Okay this one is really interesting. It just shows you that some people are miles ahead of their time. It’s about the identification of the source of the Nile, a topic of great interest in the west since Roman times, during which it a commonplace to call anything challenging ‘as difficult as to find the source of the Nile’. Several legions died trying. The mystery was eventually solved by John Speke. However, the hero of the tale is one Richard Burton.
This remarkable man, while British on paper was brought up all over Europe. (Big props to Burton as a schoolboy, who observed: ‘the sun never sets on the British Empire, but then it never rises either’). He grew up to be incredible at languages, speaking 25 well, and many dialetics. He had a system in which he could acquire a new language in two months, and never seemed to understand why others found it hard (!) He was the first Western person to go on the Haaj, managing to disguise himself as a Muslim (incredibly impressive, also very problematic).
He got the commission to try and find the Nile, though the voyage was underfunded, and at the last minute added Speke. So rough was Africa on European biology that people kept dying between agreeing to join and actually going. Speke managed to stay alive. Totally different to Burton, he was an aristocrat who spoke one language (English), and that not well. His main interest in going into the interior was, get this, hunting, so he could have specimens for the private museum he planned for his estate. It’s beyond satire. To give a flavour of the man, he was offered at one point the chance to dress as an Arab to make one section of the journey safer, but declined because he thought the Arabs were just trying to demean him by making him dress like them. Burton outright LOL-ed at the idea that Arabs would think themselves inferior to the English.
The two men and their army of porters endured many terrible things, starvation, fevers (a LOT of them), attack (in Burton’s case a spear through the mouth), etc. To give Speke his due, he was tough as hell.

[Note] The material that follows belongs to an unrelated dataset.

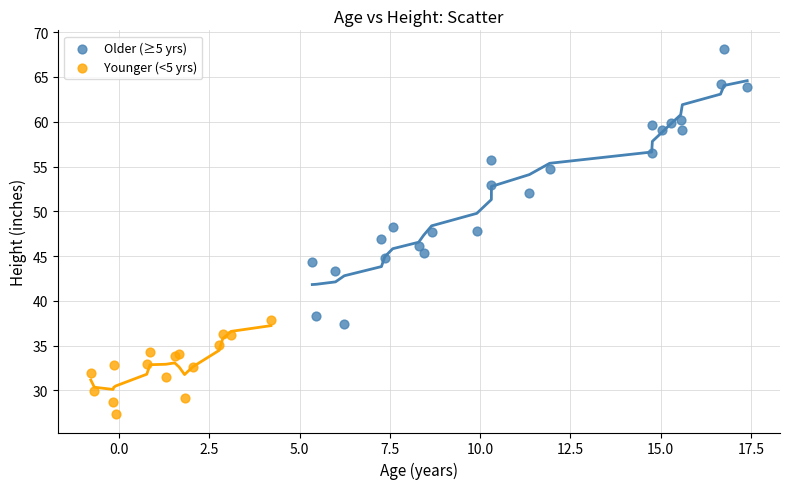

Which series contains the highest Y value?

Older (≥5 yrs)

Once he was cover in beetles and tried to get one out of his ear with a knife, which ended up leaving him deaf. Here is Burton describing one incident, saying that he had set out to do or die, and: ‘I had done my best, and now nothing appeared to remain for me but to die as well.’

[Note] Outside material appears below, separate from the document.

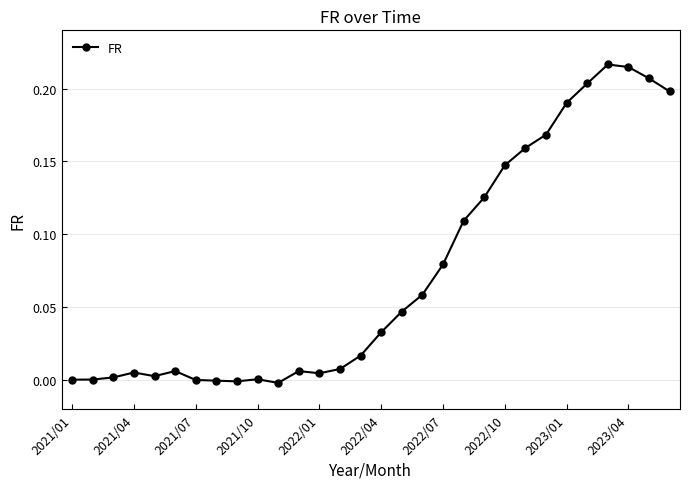

Count the number of categories in the chart.

30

At the end of the expedition they were able to more or less figure that the source was in one of three lakes they had found (i.e., been led to by locals). One of these lakes only Speke had been to, Burton being too unwell. Speke became convinced this was the source. Getting back to England before Burton, he controlled the narrative, and the posh people in the Royal Geographic decided this posh man was clearly a better choice to lead the second Expedition than Burton. He was obviously heartbroken. Speke went back, established it was the lake he had seen, and then renamed it from Nyanza to Lake Victoria:
“Burton had found the renaming of the Nyanza not just presumptuous but preposterous: ‘My views . . . About retaining native nomenclature have ever been fixed, and of the strongest. Nothing can be so absurd as to impose English names on any part, but especially upon places in the remote interior parts of Africa’”

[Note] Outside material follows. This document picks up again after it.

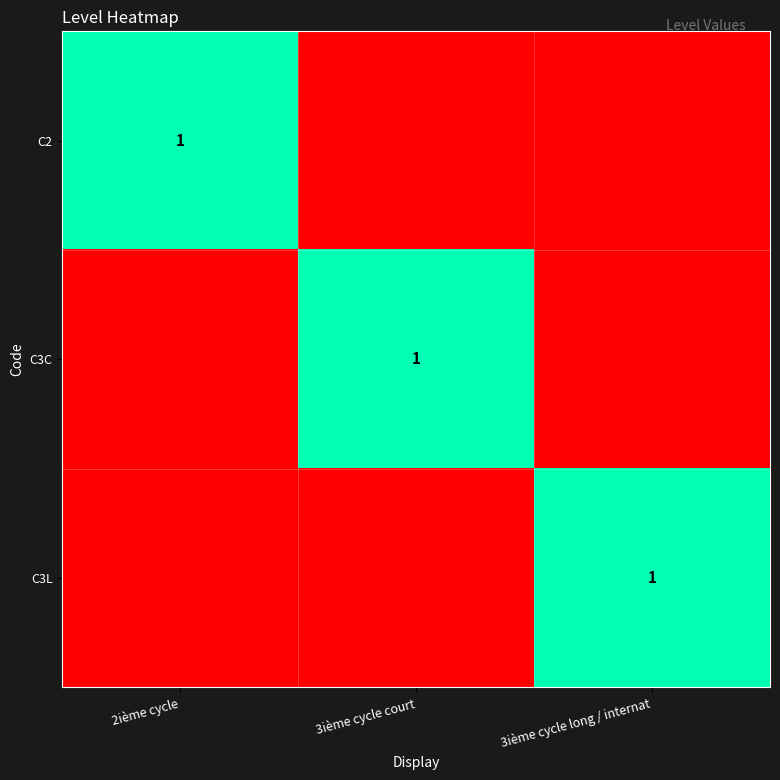

The C3C series shows 1 at 3ième cycle court. True or false?

True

How contemporary is this man?!? Side bar, here he is on the Indians: Writing that Indians would soon decide that ‘the English are not brave, nor clever, no generous, not civilized, nor anything but surpassing rogues.’
You can see where he was not popular with the upper classes. Burton went on to variety of minor civil service roles while Speke had a fatal hunting accident that sounds a lot like a suicide. He had told Burton years before that “being tired of life he had come to be killed in Africa.”
Burton went on to translate the Kama Sutra (!), which made him a rich man. I loved this: “I have struggled for forty-seven years, distinguishing myself honourably in every way I possibly could. I never had a compliment nor a thank you nor a single farthing. I translate a doubtful book in my old age, and immeditaely make sixteen thousand guineas. Now that I know the tastes of England, we need never be without money.”
While Speke has the honour of identifying the source, Burton is the one about home multiple biographies are written; poor Speke has one monograph from over a hundred years ago. So I guess there’s justice in that somewhere.